The first few times the Peningtons met Friends, they were intrigued by their direct earnestness, but put off by their roughness. Furthermore, Isaac, a deeply learned and controversial writer, was inclined to engage these simple apostles at an intellectual level, and easily overcame them in dispute. As Mary wrote about one encounter, "my husband [being] too hard for him in the fleshly wisdom." Yet something kept the Peningtons interested. It was characteristic of Mary to feel that in shared prayer she would be able to test the quality of this new revelation: "Though I despised these people, I had sometimes a desire to go to one of their meetings, if I could, unknown, and hear them pray, for I was quite weary of doctrines; but I believed if I was with them when they prayed, I should be able to feel whether they were of the Lord or not."
In about 1658, the Peningtons made their commitment to the movement. While Isaac became a prolific writer and public Friend, Mary managed a household that became almost a southern Swarthmoor Hall, a place of hospitality and refuge. During the ensuing 20 years, Isaac was imprisoned six times, totaling about five years, for refusing oaths and hat honor, among other things. In legal battles, their estate in Chalfont was taken away. Resourceful and resilient, Mary managed the purchase and refurbishment of a run-down cottage, once again establishing the Penington center of gravity. She and Isaac continued to provide counsel and comfort to Friends and seekers until his death in 1679. Her lament for him preserves the memory of a time of poverty of spirit, before their settlement as Children of the Light, and it says much about what she sought and what she loved in the life of the spirit:
Oh the heavenly, bright, living openings that were given thee! God’s light shone round about thee. Such a state as I have never known of in any other, have I heard thee declare of. But this it did please the Lord to withdraw, and leave thee desolate and mourning. . . . In that state I married thee; my love was drawn to thee because I found thou sawest the deceit of all notions. . . . This little testimony to thy hidden life, my dear and precious one . . . have I stammered out, that it might not be forgotten. . . . They who are strong, and overcome the evil one, and are fathers in Israel have declared of thy life in God, and have published it in many testimonies. . . . My bosom one! My guide and counsellor! My pleasant companion! My tender sympathizing friend! Yeah, this great help and benefit is gone!
. . . Such was the great kindness the Lord showed me in that hour, that my spirit ascended with him that very moment the spirit left his body, and I saw him safe in his own mansion, and rejoiced with him there. From this sight, my spirit returned again to perform my duty to his outward tabernacle.

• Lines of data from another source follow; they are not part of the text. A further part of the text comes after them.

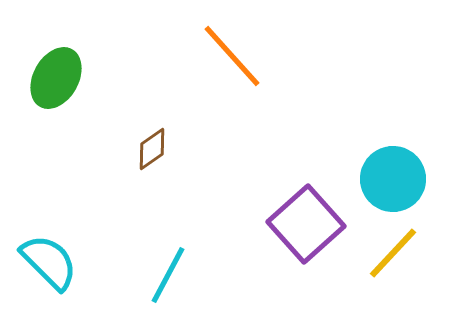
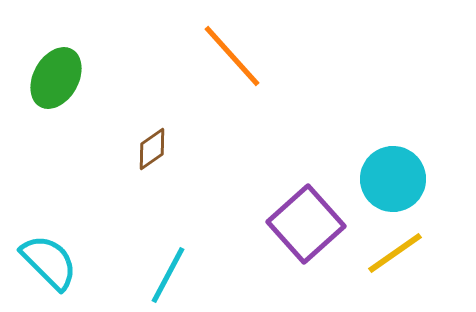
yellow line: moved 2 px right; rotated 12 degrees clockwise
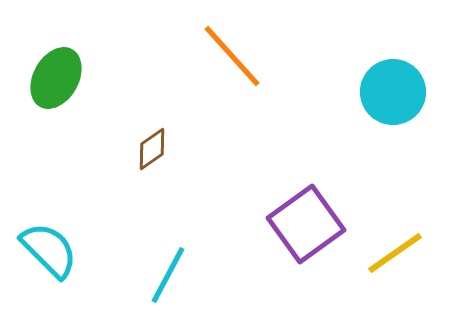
cyan circle: moved 87 px up
purple square: rotated 6 degrees clockwise
cyan semicircle: moved 12 px up
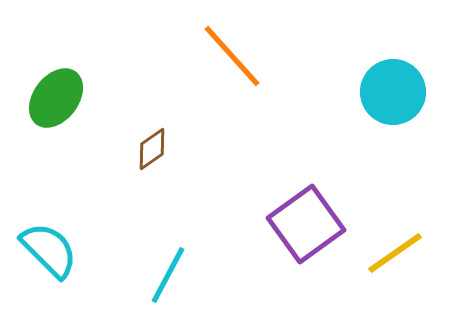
green ellipse: moved 20 px down; rotated 8 degrees clockwise
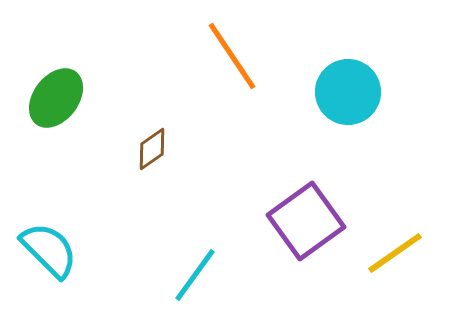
orange line: rotated 8 degrees clockwise
cyan circle: moved 45 px left
purple square: moved 3 px up
cyan line: moved 27 px right; rotated 8 degrees clockwise
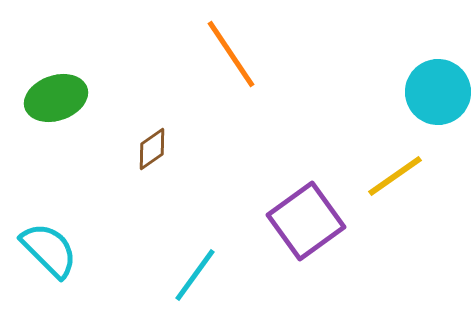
orange line: moved 1 px left, 2 px up
cyan circle: moved 90 px right
green ellipse: rotated 34 degrees clockwise
yellow line: moved 77 px up
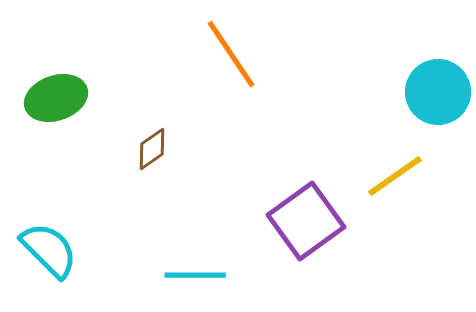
cyan line: rotated 54 degrees clockwise
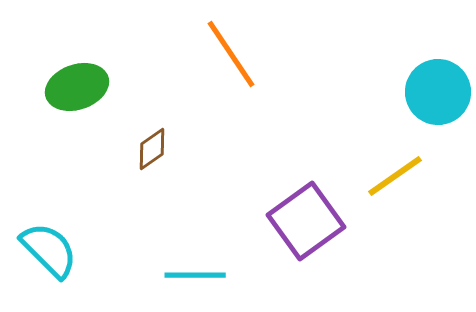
green ellipse: moved 21 px right, 11 px up
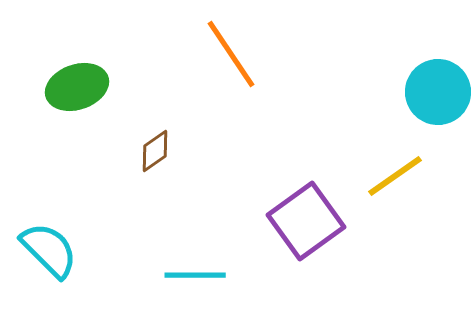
brown diamond: moved 3 px right, 2 px down
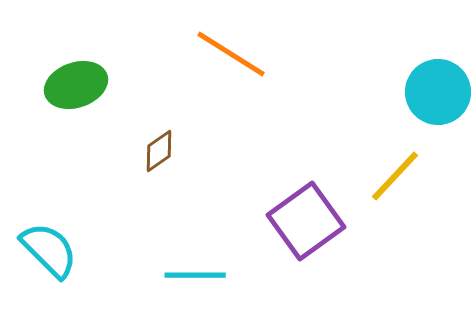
orange line: rotated 24 degrees counterclockwise
green ellipse: moved 1 px left, 2 px up
brown diamond: moved 4 px right
yellow line: rotated 12 degrees counterclockwise
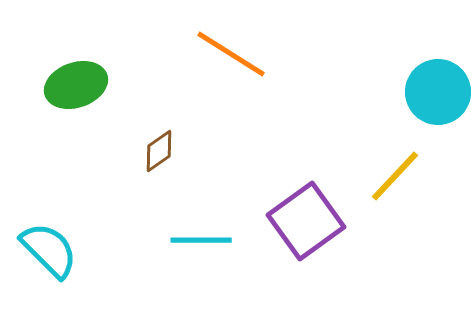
cyan line: moved 6 px right, 35 px up
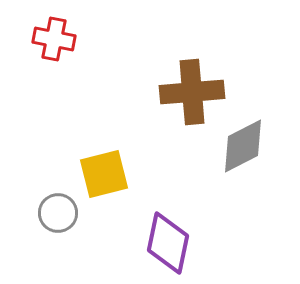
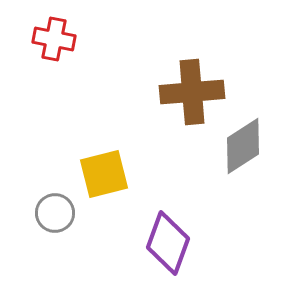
gray diamond: rotated 6 degrees counterclockwise
gray circle: moved 3 px left
purple diamond: rotated 8 degrees clockwise
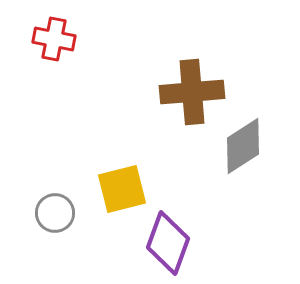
yellow square: moved 18 px right, 15 px down
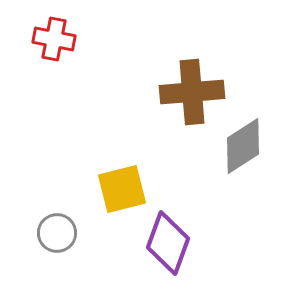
gray circle: moved 2 px right, 20 px down
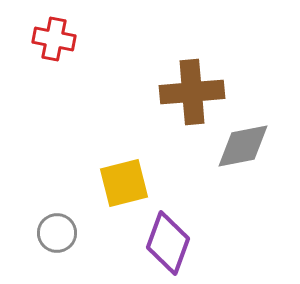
gray diamond: rotated 22 degrees clockwise
yellow square: moved 2 px right, 6 px up
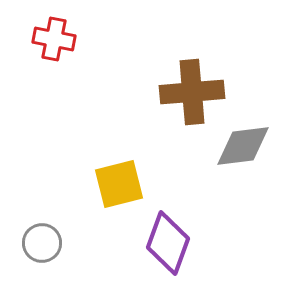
gray diamond: rotated 4 degrees clockwise
yellow square: moved 5 px left, 1 px down
gray circle: moved 15 px left, 10 px down
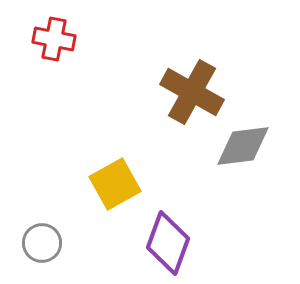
brown cross: rotated 34 degrees clockwise
yellow square: moved 4 px left; rotated 15 degrees counterclockwise
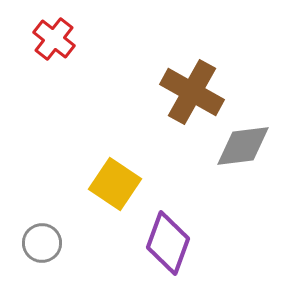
red cross: rotated 27 degrees clockwise
yellow square: rotated 27 degrees counterclockwise
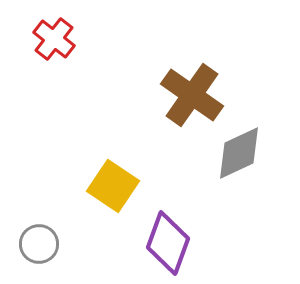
brown cross: moved 3 px down; rotated 6 degrees clockwise
gray diamond: moved 4 px left, 7 px down; rotated 18 degrees counterclockwise
yellow square: moved 2 px left, 2 px down
gray circle: moved 3 px left, 1 px down
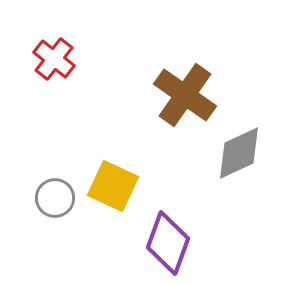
red cross: moved 20 px down
brown cross: moved 7 px left
yellow square: rotated 9 degrees counterclockwise
gray circle: moved 16 px right, 46 px up
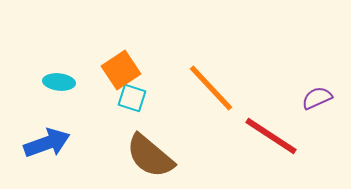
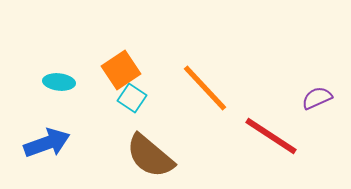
orange line: moved 6 px left
cyan square: rotated 16 degrees clockwise
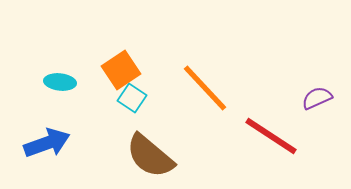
cyan ellipse: moved 1 px right
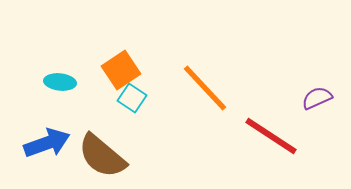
brown semicircle: moved 48 px left
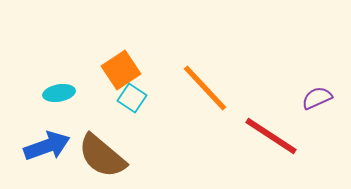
cyan ellipse: moved 1 px left, 11 px down; rotated 16 degrees counterclockwise
blue arrow: moved 3 px down
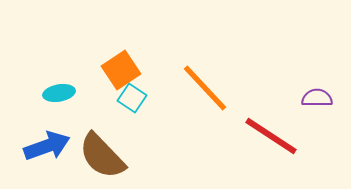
purple semicircle: rotated 24 degrees clockwise
brown semicircle: rotated 6 degrees clockwise
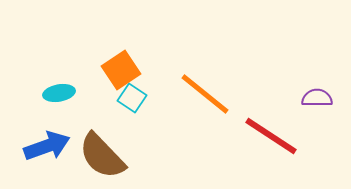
orange line: moved 6 px down; rotated 8 degrees counterclockwise
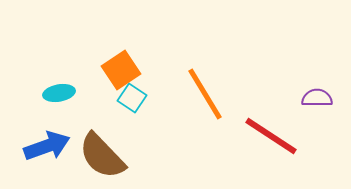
orange line: rotated 20 degrees clockwise
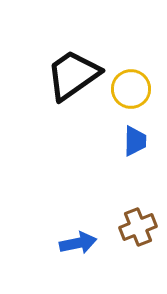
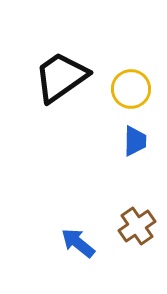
black trapezoid: moved 12 px left, 2 px down
brown cross: moved 1 px left, 1 px up; rotated 12 degrees counterclockwise
blue arrow: rotated 129 degrees counterclockwise
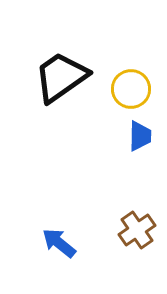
blue trapezoid: moved 5 px right, 5 px up
brown cross: moved 4 px down
blue arrow: moved 19 px left
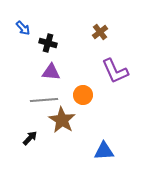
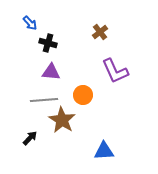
blue arrow: moved 7 px right, 5 px up
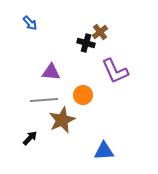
black cross: moved 38 px right
brown star: rotated 16 degrees clockwise
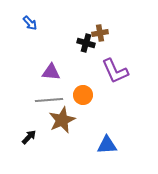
brown cross: moved 1 px down; rotated 28 degrees clockwise
gray line: moved 5 px right
black arrow: moved 1 px left, 1 px up
blue triangle: moved 3 px right, 6 px up
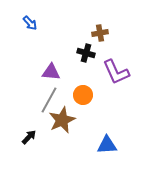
black cross: moved 10 px down
purple L-shape: moved 1 px right, 1 px down
gray line: rotated 56 degrees counterclockwise
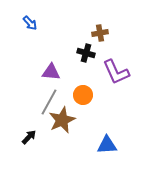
gray line: moved 2 px down
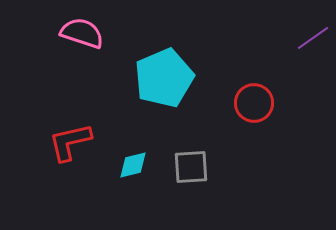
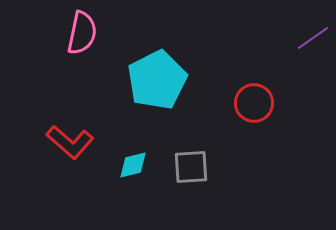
pink semicircle: rotated 84 degrees clockwise
cyan pentagon: moved 7 px left, 2 px down; rotated 4 degrees counterclockwise
red L-shape: rotated 126 degrees counterclockwise
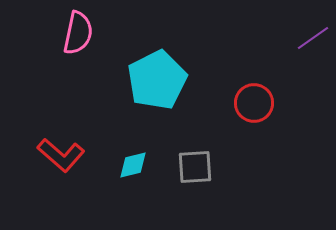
pink semicircle: moved 4 px left
red L-shape: moved 9 px left, 13 px down
gray square: moved 4 px right
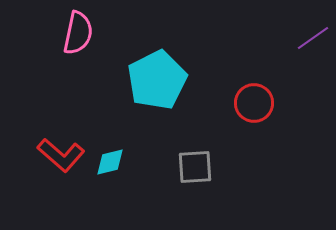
cyan diamond: moved 23 px left, 3 px up
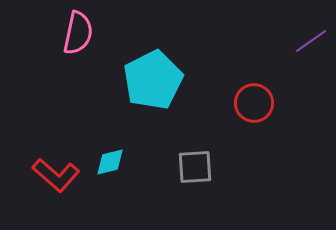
purple line: moved 2 px left, 3 px down
cyan pentagon: moved 4 px left
red L-shape: moved 5 px left, 20 px down
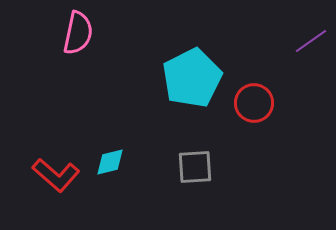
cyan pentagon: moved 39 px right, 2 px up
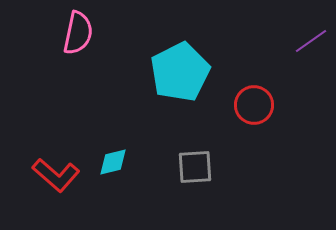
cyan pentagon: moved 12 px left, 6 px up
red circle: moved 2 px down
cyan diamond: moved 3 px right
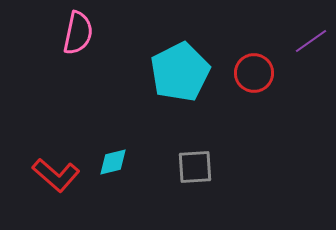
red circle: moved 32 px up
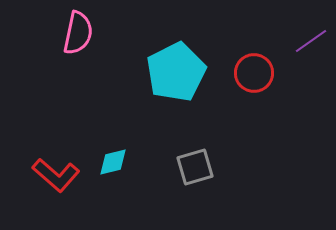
cyan pentagon: moved 4 px left
gray square: rotated 12 degrees counterclockwise
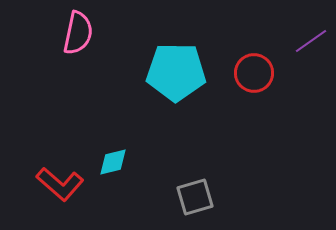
cyan pentagon: rotated 28 degrees clockwise
gray square: moved 30 px down
red L-shape: moved 4 px right, 9 px down
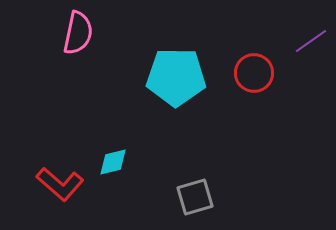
cyan pentagon: moved 5 px down
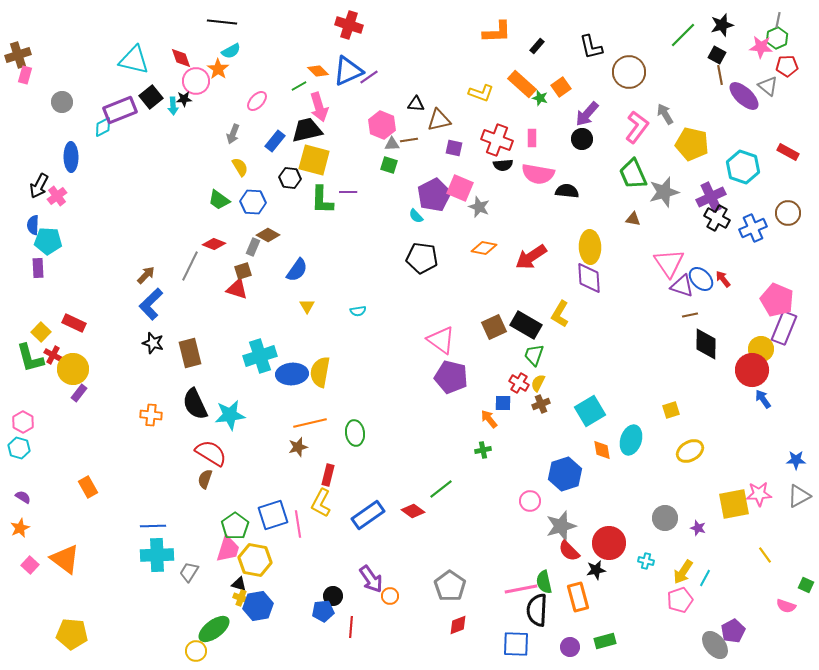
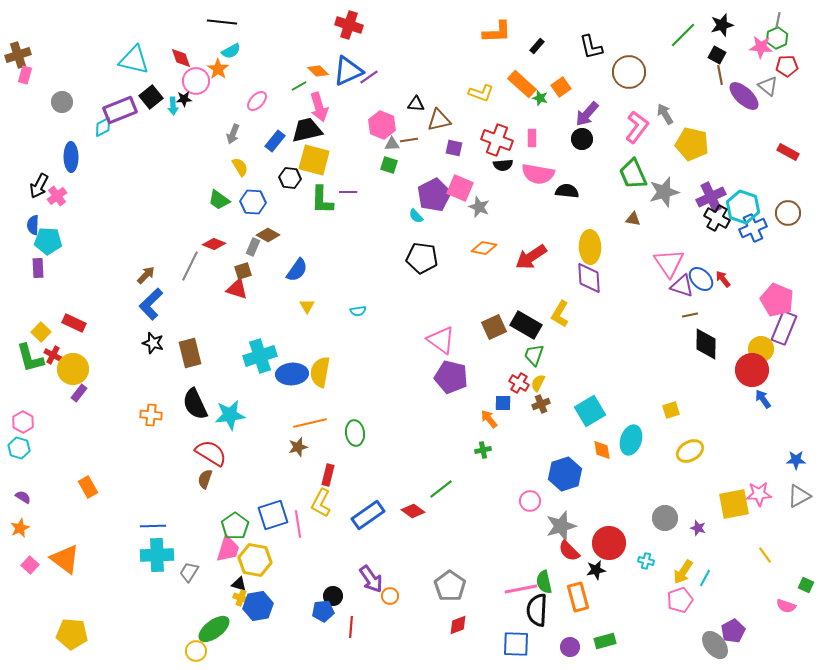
cyan hexagon at (743, 167): moved 40 px down
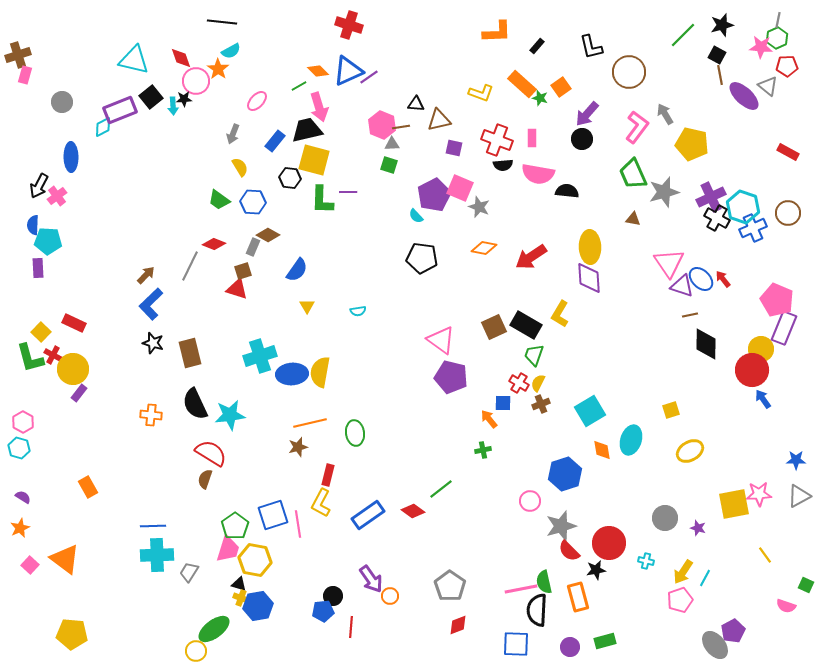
brown line at (409, 140): moved 8 px left, 13 px up
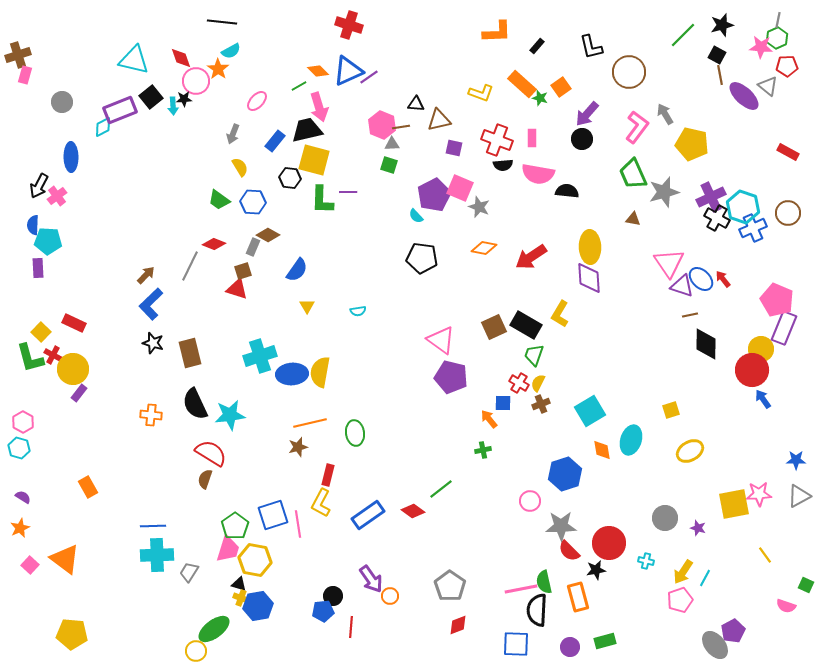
gray star at (561, 526): rotated 16 degrees clockwise
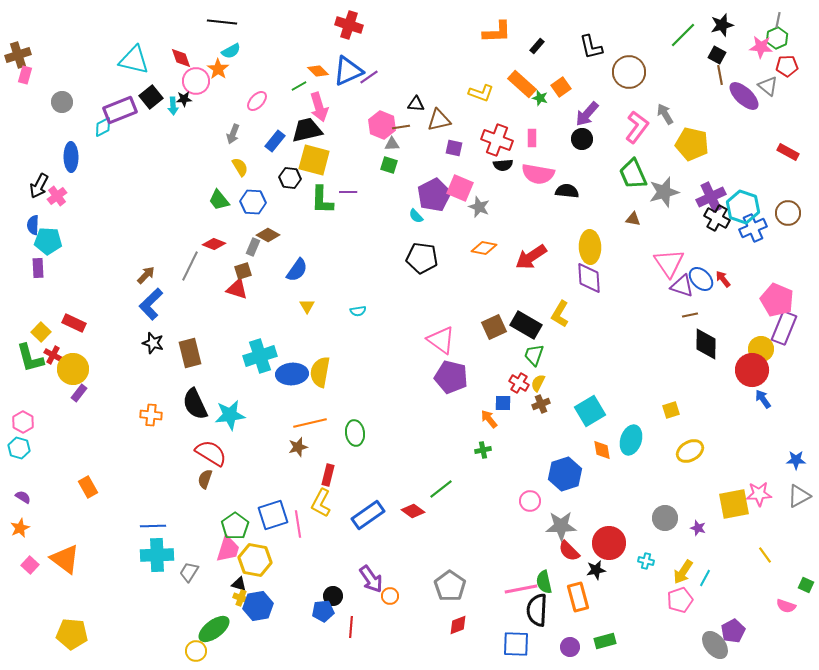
green trapezoid at (219, 200): rotated 15 degrees clockwise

Mary continued a little longer, dying in 1682.
For further reading
Mary Penington’s own account, with a useful introduction, is in print as Experiences in the life of Mary Penington (written by herself): the spiritual autobiography of Mary Penington c 1625-1682 , edited by Norman Penney (1911), reprinted by Friends Historical Soc., 1992. Maria Webb, in Penns and Peningtons, wrote an account of early Quakerism through intertwined biographies of Mary and Isaac Penington, and William and Gulielma Penn. Finally, Douglas Gwynn’s Seekers Found has a chapter on the Peningtons that puts them in the context of the spiritual ferment of the 1600s, and makes clear how the Quaker Gospel came as daybreak to these deep souls.